## TASK TO CARRY OUT
From the records below, copy each line that has the word "decorative" in it.

## DATA FOR THE TASK
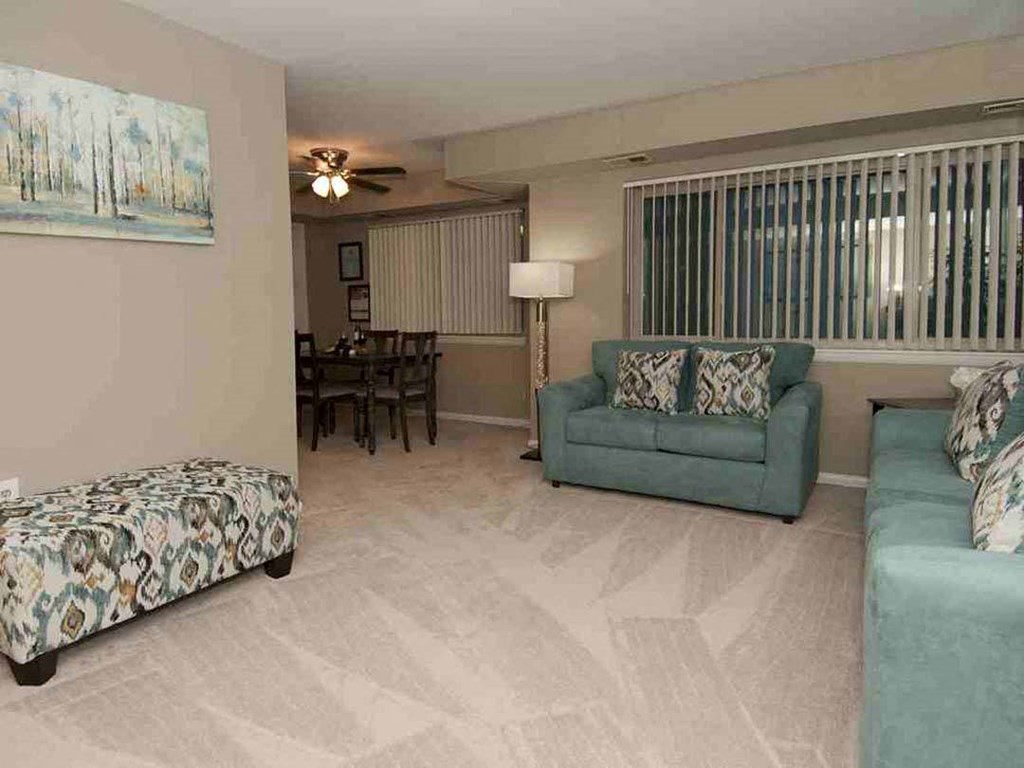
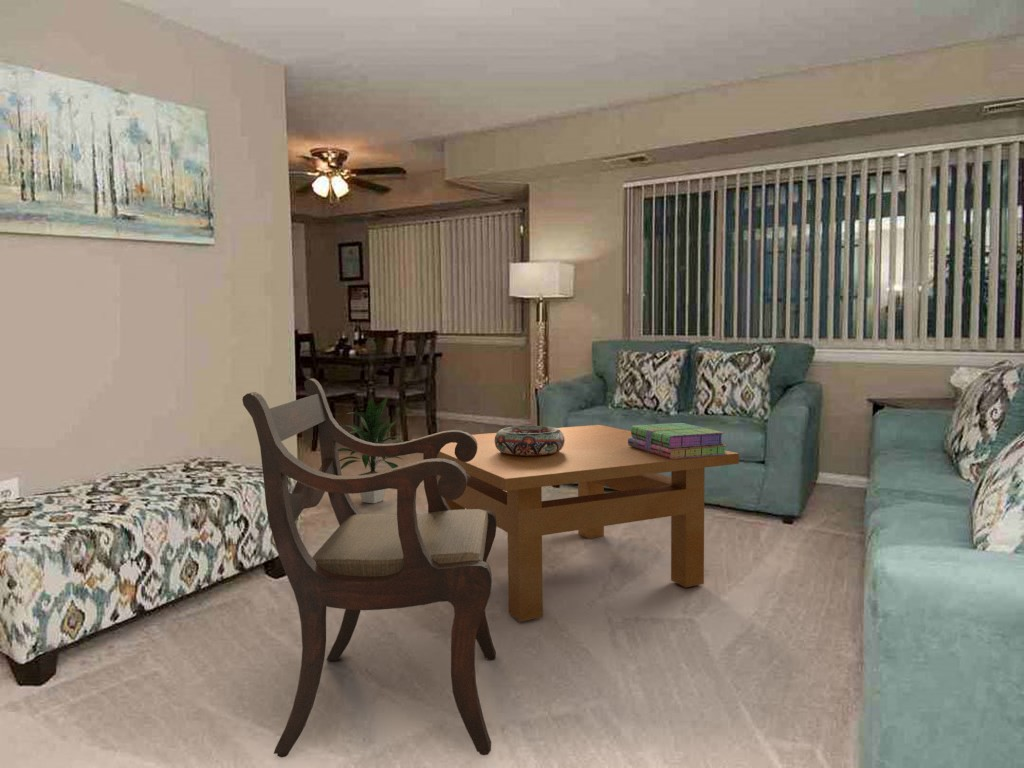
+ table [411,424,740,622]
+ indoor plant [338,396,404,504]
+ armchair [241,378,497,759]
+ stack of books [628,422,728,459]
+ decorative bowl [494,425,565,456]
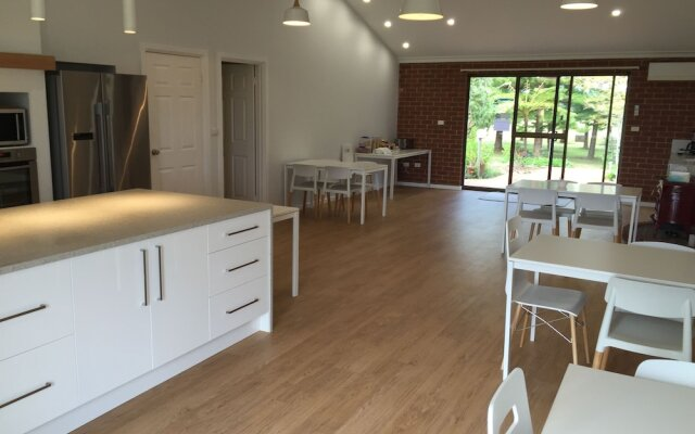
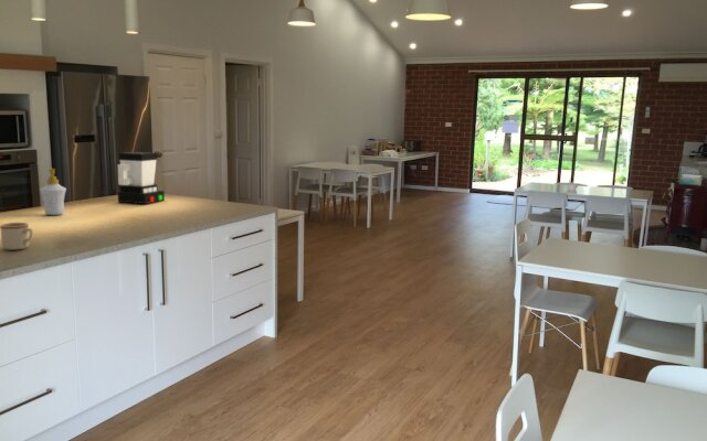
+ soap bottle [39,168,67,216]
+ coffee maker [117,151,166,205]
+ mug [0,222,34,251]
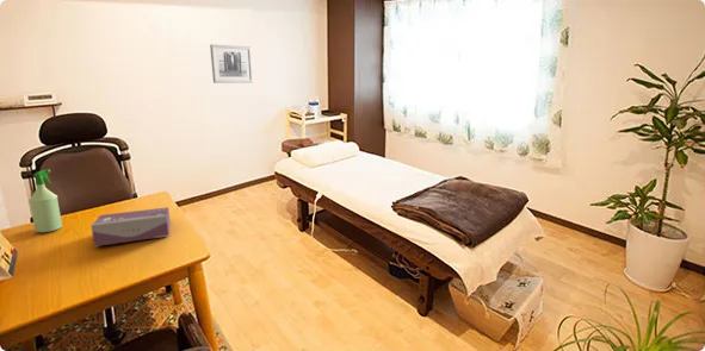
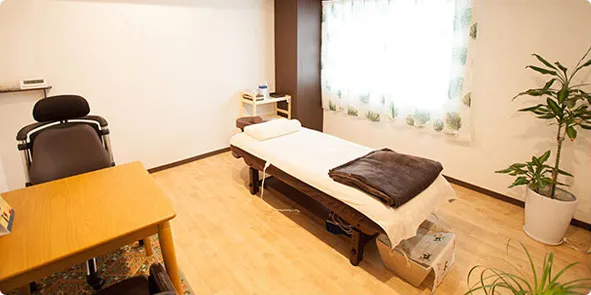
- tissue box [89,206,172,247]
- wall art [209,44,254,84]
- spray bottle [27,169,63,233]
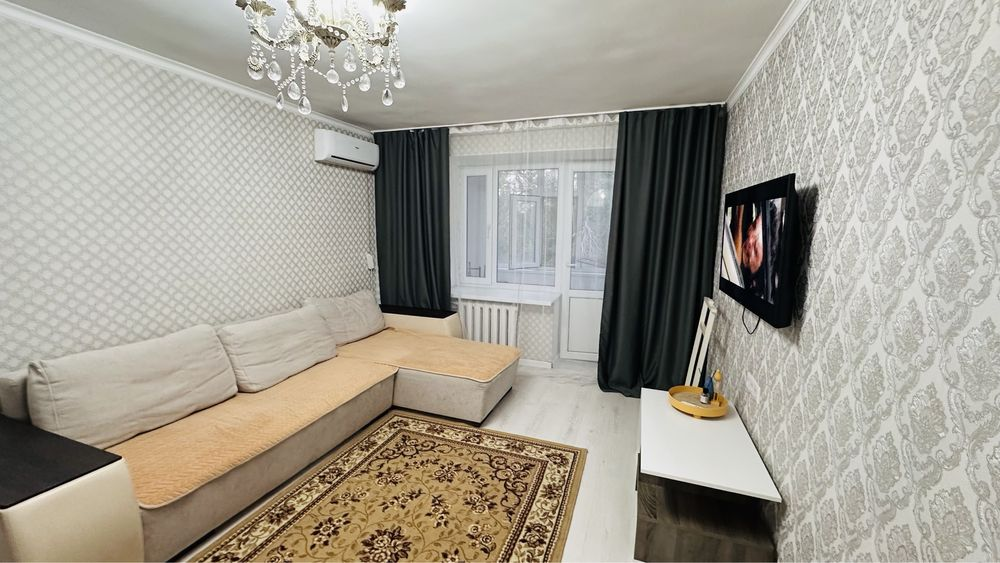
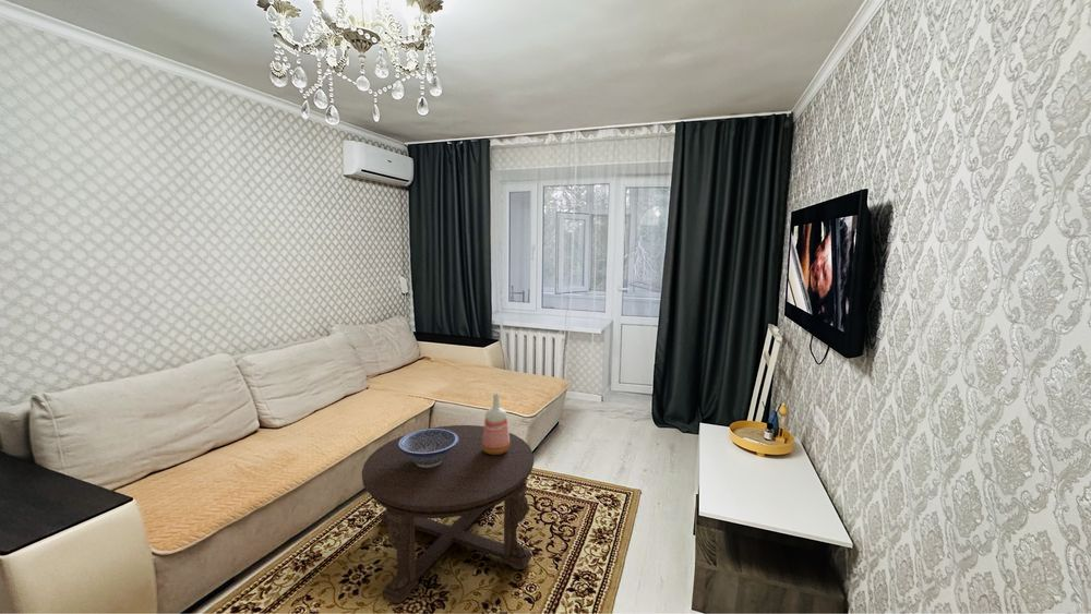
+ vase [481,393,511,455]
+ coffee table [361,424,535,604]
+ decorative bowl [398,428,459,468]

## SOLUTION TO THIS EXERCISE
+ decorative bowl [494,425,565,456]
+ decorative bowl [398,428,459,468]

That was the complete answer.